Nobody else here writes software I guess?
First, when a program gets complex - as AH is no doubt - you may not anticipate everything that is affected when you add features or make changes. You may break things or cause other things to become erratic.
Second, it then gets hard to judge how long adding the features/changes will take and even harder to guess how long it will take to fix things once you add the new features.
If HTC releases a version before they are comfortable with it and with important known bugs, then people will complain about all the bugs. (There is no doubt we are a complaining bunch)
So announce a date and then have it slip because there were unanticipated problems to work through and people post up a storm about no new releases, overdue, etc.
Then there is the strategic element. There are other online sim companies. Announcing what you are going to build in and when would give competitors advance notice of features they might want to include to negate any advantage HTC might gain.

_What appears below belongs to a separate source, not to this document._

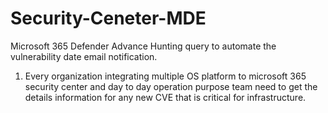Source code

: # Security-Ceneter-MDE
Microsoft 365 Defender Advance Hunting query to automate the vulnerability date email notification.
1. Every organization integrating multiple OS platform to microsoft 365 security center and day to day operation purpose team need to get the details information for any new CVE that is critical for infrastructure.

Not announcing "when" is really good policy. They don't have to work under extreme pressure to make good on dates that are really only educated guesses and we get better software when we do get it.

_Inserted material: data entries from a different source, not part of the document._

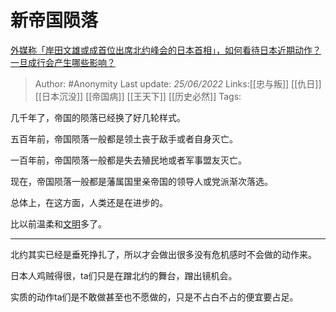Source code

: # 新帝国陨落
[外媒称「岸田文雄或成首位出席北约峰会的日本首相」，如何看待日本近期动作？一旦成行会产生哪些影响？](https://www.zhihu.com/question/536153376/answer/2516145697)

> Author: #Anonymity
> Last update: *25/06/2022*
> Links:[[忠与叛]] [[仇日]] [[日本沉没]] [[帝国病]] [[王天下]] [[历史必然]]
> Tags:

几千年了，帝国的陨落已经换了好几轮样式。

五百年前，帝国陨落一般都是领土丧于敌手或者自身灭亡。

一百年前，帝国陨落一般都是失去殖民地或者军事盟友灭亡。

现在，帝国陨落一般都是藩属国里亲帝国的领导人或党派渐次落选。

总体上，在这方面，人类还是在进步的。

比以前温柔和[文明](https://www.zhihu.com/search?q=%E6%96%87%E6%98%8E&search_source=Entity&hybrid_search_source=Entity&hybrid_search_extra=%7B%22sourceType%22%3A%22answer%22%2C%22sourceId%22%3A2516145697%7D)多了。

---

北约其实已经是垂死挣扎了，所以才会做出很多没有危机感时不会做的动作来。

日本人鸡贼得很，ta们只是在蹭北约的舞台，蹭出镜机会。

实质的动作ta们是不敢做甚至也不愿做的，只是不占白不占的便宜要占足。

Try writing more than the basic "Hello world!" type of software application and see all the things you have to consider and check before you can kick it out the door. Maybe a simple twirly bouncy wireframe cube or something. Hold it to the same standards you hold AH to. You'll see why they don't want to announce when.
As an aside, the way these sims get developed is hard on the programmers. You build a basic program and then shoehorn features in after the initial release. This is what causes things to break and makes it hard to troubleshoot - the code kind of takes on a life of its own and gets harder to update. After some number of revisions, it gets time and cost effective to just start from scratch and build a new program "properly". But while modifying old code, each revision will in general take longer than the last because of the added complexity and the patchwork nature of the old code. All depends on how many of the changes and additions were anticipated and how the code was built originally how easy each rev is.